Reviews: dkirby (USA) (2010/11/07):
From Amazon.com

Amazon.com Review
The early 21st century ushers in a revolution in unified field theory, and free-thinking physicist Jeffrey Horton and his team are pushing the cutting edge. Sequestered on a maximum-security research campus, the scientists are testing "Baby," a device they hope will create "a laser for gravity," a tractor beam. But during an early run, every gun in the area (and even a secret stash of fireworks) simultaneously explodes. Follow-up tests soon prove their device was responsible--that it can in fact neutralize every conventional gun, bomb, and explosive--and that's when Baby becomes the "Trigger."
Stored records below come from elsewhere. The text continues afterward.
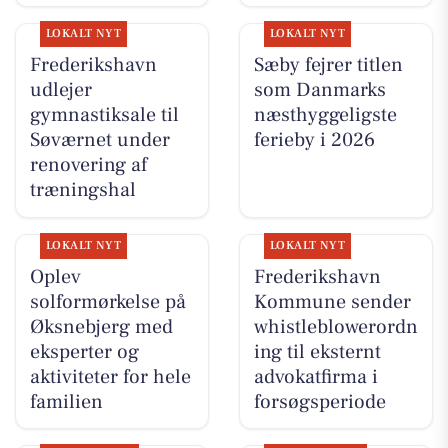
LOKALT NYT
LOKALT NYT
Frederikshavn
Sæby fejrer titlen
udlejer
som Danmarks
gymnastiksale til
næsthyggeligste
Søværnet under
ferieby i 2026
renovering af
træningshal
LOKALT NYT
LOKALT NYT
Oplev
Frederikshavn
solformørkelse på
Kommune sender
Øksnebjerg med
whistleblowerordn
eksperter og
ing til eksternt
aktiviteter for hele
advokatfirma i
familien
forsøgsperiode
This speculative novel by sci-fi legend Arthur C. Clarke and genre workman Michael Kube-McDowell follows the vast sea changes such an invention would bring, reading as part thriller, part social tract. Horton and his Trigger follow a course not unlike that of Einstein and the A-bomb, but ratcheted up by an order of magnitude--idealistic scientists, overwhelmed politicians, rabid lobbyists, and entrenched generals must deal with the device's deployment and consequences, both political and social, in a gun-rich, gun-dependent culture. A well-researched, plausible plot line keeps The Trigger not just readable but downright engrossing, despite its sometimes distracting lack of subtlety. All in all, a worthwhile, entertaining meditation on how technological progress always proves as unpredictable as it is inevitable. --Paul Hughes --This text refers to the Hardcover edition.
From Publishers Weekly
One of the grand old men of SF has teamed up with Kube-McDowell (Tyrant's Test, etc.) to imagine a near-future in which all traditional weapons that use gunpowder are rendered obsolete. Out of the blue, young physicist Jeffrey Horton has been chosen to join Nobelist Karl Brohier at a laboratory named Terabyte. While Horton pursues the "stimulated emission of gravitons," a number of detonations rock the lab one day. Is this yet another terrorist attack in an America racked by violence? But it's gun clips and fireworks that exploded when Horton activated his experimental machine. After some experimentation, the lab team realizes that the device, shortly named the Trigger, causes virtually every traditional explosive within range to self-destruct. What follows is a detailed exploration of the effects of the Trigger on domestic America. Should it be made public? Who should be told first: the army, the president, the international community? To prevent being silenced by those whose power may be threatened, Brohier and Horton contact Grover Wilman, an iconoclastic U.S. senator with a strong antigun record. Wilman in turn leads them to President Mark Breland, and the full complexity of negotiating among the many factions invested in guns begins. Clarke and Kube-McDowell work through the pro and con arguments over the possession of guns and other gunpowder-based weapons, with care and research evident in every debate as they skillfully assess the tricky territory between individualism and collective trust. The authors are savvy enough never to choose easy answers, and though this political SF thriller occasionally slows down to depict detailed governmental negotiations and private deliberations, the unpredictable effects of the Trigger lend the familiar issue of gun control new urgency and excitement.